Bu tür suçlamalar yerine onaylamadığımızı düşündüğümüz davranışı ifade etmek “böyle davranmadan hoşlanmıyorum” gibi çok daha verimli iletişim kurulmasını sağlayacaktır.
Konuşmak niçin gerekli?
Konuşmayı önemli yapan şey kendimizi karşımızdakine anlatma sürecidir. İlişkinin en önemli yanı duygulardır. Gelecek, çocuklar, iş, ihtiyaçlar gibi ortak sorumluluk alanlarıyla ilgili düşüncelerin açıklanması elbette ki önemlidir. Ancak, ilişkide asıl önemli olan karşımızdakiyle ilgili duyguların konuşulmasıdır.
Konuşmazsak karşımızdakinin bizimle ilgili duygularını öğrenemeyiz. Onun dünyasında nerede olduğumuzu bilemeyiz, kendimizi nereye konumlandıracağımızı bilemeyiz, bu kendimizi güvensiz bir ortamda hissetmemize neden olur.

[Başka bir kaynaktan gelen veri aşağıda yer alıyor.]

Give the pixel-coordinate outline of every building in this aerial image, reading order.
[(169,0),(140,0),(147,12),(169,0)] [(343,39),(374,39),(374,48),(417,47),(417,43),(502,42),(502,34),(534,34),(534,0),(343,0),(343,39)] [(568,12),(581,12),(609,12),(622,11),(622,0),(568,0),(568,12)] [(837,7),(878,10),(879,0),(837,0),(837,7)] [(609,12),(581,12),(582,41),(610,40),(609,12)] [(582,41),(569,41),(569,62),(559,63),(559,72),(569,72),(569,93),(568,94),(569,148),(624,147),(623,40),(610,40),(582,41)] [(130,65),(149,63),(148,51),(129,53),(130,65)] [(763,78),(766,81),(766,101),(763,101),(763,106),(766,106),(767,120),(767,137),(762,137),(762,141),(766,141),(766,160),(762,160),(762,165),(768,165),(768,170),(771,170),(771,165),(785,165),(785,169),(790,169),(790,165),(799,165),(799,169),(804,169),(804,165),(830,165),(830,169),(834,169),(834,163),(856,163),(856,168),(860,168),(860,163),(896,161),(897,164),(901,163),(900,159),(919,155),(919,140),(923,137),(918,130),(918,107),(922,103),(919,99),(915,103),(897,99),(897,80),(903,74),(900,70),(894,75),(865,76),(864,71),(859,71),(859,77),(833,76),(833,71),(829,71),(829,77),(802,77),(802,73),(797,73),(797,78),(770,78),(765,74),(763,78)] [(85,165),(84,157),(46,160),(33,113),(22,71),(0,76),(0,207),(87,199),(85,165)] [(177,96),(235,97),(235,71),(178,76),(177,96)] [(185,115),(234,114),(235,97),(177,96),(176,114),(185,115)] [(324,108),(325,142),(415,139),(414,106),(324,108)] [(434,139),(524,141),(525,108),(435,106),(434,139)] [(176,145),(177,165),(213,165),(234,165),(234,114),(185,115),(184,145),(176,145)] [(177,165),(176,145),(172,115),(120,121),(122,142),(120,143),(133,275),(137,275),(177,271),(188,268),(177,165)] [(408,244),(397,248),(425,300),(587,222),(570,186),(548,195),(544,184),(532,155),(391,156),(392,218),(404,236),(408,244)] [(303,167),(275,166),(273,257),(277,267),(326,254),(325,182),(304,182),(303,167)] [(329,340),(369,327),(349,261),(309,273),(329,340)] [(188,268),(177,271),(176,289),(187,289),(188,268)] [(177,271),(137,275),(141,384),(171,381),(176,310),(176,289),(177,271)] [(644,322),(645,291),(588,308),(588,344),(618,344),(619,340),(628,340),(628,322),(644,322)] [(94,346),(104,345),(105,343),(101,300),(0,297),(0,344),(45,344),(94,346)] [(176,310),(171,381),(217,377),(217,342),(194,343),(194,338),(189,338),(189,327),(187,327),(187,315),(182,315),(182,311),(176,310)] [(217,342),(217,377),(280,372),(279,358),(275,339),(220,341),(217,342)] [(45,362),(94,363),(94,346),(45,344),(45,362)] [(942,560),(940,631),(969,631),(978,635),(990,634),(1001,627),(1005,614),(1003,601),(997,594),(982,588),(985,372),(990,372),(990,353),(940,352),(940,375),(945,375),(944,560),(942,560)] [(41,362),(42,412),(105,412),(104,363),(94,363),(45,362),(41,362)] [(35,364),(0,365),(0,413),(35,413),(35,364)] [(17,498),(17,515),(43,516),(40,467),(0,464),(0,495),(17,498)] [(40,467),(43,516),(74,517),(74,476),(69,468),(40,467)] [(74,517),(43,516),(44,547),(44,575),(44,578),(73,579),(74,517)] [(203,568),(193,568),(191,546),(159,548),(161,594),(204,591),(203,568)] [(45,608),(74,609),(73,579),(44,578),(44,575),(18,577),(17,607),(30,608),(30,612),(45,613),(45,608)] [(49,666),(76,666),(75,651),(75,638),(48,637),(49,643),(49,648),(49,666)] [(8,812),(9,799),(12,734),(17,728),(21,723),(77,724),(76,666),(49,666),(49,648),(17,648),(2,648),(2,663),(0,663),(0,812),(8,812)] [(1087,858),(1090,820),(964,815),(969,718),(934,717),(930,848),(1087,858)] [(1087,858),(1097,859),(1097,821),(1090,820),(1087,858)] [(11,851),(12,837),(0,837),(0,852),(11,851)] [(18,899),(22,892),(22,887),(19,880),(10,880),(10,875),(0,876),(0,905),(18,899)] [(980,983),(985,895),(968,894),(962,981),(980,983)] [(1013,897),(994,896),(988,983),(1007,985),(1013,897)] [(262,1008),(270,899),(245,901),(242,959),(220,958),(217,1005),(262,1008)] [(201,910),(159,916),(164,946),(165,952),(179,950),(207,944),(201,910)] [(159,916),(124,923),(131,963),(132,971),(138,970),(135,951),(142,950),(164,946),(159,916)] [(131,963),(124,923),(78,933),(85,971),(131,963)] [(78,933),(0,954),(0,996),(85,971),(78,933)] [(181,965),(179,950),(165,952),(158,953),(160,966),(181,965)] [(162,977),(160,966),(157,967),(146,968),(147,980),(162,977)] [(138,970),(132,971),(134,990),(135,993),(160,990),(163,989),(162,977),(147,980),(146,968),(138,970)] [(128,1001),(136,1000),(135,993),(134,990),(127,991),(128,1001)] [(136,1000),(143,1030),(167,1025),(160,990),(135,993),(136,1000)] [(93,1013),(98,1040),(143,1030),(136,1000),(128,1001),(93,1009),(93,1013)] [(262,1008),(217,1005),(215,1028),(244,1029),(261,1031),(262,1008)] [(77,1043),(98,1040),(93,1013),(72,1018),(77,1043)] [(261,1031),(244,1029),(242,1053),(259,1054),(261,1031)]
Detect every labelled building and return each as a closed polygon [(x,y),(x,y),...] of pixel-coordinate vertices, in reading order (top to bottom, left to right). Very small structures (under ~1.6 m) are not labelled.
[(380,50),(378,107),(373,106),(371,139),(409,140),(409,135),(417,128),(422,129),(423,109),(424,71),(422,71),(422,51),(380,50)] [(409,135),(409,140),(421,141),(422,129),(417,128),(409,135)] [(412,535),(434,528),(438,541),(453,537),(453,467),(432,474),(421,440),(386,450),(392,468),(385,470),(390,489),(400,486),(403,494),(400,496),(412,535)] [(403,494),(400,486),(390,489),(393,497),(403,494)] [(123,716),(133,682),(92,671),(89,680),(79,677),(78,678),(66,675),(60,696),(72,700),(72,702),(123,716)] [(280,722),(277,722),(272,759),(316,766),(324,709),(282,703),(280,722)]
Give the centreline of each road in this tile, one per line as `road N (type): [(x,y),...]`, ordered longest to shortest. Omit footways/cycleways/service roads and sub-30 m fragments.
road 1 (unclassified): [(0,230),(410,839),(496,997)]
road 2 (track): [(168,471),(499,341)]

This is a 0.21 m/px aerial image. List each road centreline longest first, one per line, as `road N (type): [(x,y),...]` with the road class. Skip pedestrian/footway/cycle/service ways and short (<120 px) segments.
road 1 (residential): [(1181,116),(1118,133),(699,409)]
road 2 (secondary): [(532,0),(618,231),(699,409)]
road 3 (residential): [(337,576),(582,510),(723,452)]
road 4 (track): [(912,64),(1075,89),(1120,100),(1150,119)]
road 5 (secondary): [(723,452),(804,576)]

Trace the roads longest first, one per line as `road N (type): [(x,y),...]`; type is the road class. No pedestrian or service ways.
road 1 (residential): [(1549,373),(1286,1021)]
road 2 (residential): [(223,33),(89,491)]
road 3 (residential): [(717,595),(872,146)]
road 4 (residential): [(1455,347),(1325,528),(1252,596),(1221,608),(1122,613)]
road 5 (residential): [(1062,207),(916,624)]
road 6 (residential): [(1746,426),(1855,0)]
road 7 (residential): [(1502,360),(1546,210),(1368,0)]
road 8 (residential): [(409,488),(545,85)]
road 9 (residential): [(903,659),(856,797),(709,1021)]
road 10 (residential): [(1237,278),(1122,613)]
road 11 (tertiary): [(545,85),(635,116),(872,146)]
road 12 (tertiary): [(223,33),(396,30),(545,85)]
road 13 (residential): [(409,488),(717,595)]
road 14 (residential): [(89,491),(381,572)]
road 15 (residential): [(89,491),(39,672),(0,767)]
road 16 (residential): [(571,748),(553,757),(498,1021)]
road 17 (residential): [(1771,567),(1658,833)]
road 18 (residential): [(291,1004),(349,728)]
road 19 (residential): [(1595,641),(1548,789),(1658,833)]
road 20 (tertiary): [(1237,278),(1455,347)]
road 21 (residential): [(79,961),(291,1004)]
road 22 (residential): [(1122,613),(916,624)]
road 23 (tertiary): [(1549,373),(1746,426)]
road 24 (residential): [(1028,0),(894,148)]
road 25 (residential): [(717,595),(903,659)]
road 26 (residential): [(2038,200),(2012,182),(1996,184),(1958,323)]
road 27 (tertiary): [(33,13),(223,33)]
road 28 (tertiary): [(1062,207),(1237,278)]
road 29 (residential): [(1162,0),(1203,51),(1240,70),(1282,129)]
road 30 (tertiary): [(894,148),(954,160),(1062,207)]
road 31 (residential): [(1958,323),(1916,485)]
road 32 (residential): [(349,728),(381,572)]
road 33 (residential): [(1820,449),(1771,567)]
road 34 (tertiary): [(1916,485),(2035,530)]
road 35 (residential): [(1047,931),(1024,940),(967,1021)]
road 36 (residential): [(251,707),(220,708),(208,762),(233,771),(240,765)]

Aynı cinslerde bile görüş, etnik, kültür, kişilik farklılıkları iletişimi sorunlu hale getirirken; ayrı cinslerde ve tabii ki evliliklerde daha da derin sorunlar ortaya çıkarır. Bu durum iletişimi daha da önemli hale getirir. Yanlış anlamaları gidermek, karşımızdakine hissettiklerimizi, düşüncelerimizi anlatmak için daha çok konuşmamız gerekecektir. İletişimde çoğu zaman kadın ve erkeğin davranış dili aynı değildir. Örtüşen yerler olsa da, önemli farklılıklar söz konusudur.
İyi bir iletişimde duyguların paylaşımının yanı sıra birbirini tanımak da önemlidir. Bu da evlilik içinde yaşayan iletişimle mümkündür.
Duygunun varlığı ilişkinin başlaması için ne kadar önemliyse, yürümesi için de kişilerin birbirini tanıması gerekir. İlişkinin yürümesinde temel belirleyici unsur güven duygusudur. Güven duygusunu oluşturan ana faktörlerden biri de kişilerin birbirini tanımasıdır.
Karşımızdakini tanımadan onun nasıl davranacağımızı bilemeyiz. Tanımadığımızı düşündüğümüz bir kişinin hassasiyetlerini, beklentilerini, ilişkiye verdiği önemi konuşma içindeki paylaşımlarımızla anlayabiliriz. Nerelerde kırıldığını, nelere alındığını, nelere kızdığını, neyin ne kadar önemli olduğunu ancak konuşarak anlarız.
Karşımızdakine karşı zayıf düşeceğimizi düşünerek sakladığımız her şey evlilik içerisinde çatışmalarla su yüzüne çıkar. Kendimizi anlatmak o kadar kolay olmayabilir. Kendimizi anlatmak ve anlaşıldığımızı hissedebilmek ancak doğru iletişim kurmakla olabilir.
Davranışların ne anlama geldiği ancak iletişimle anlam kazanır.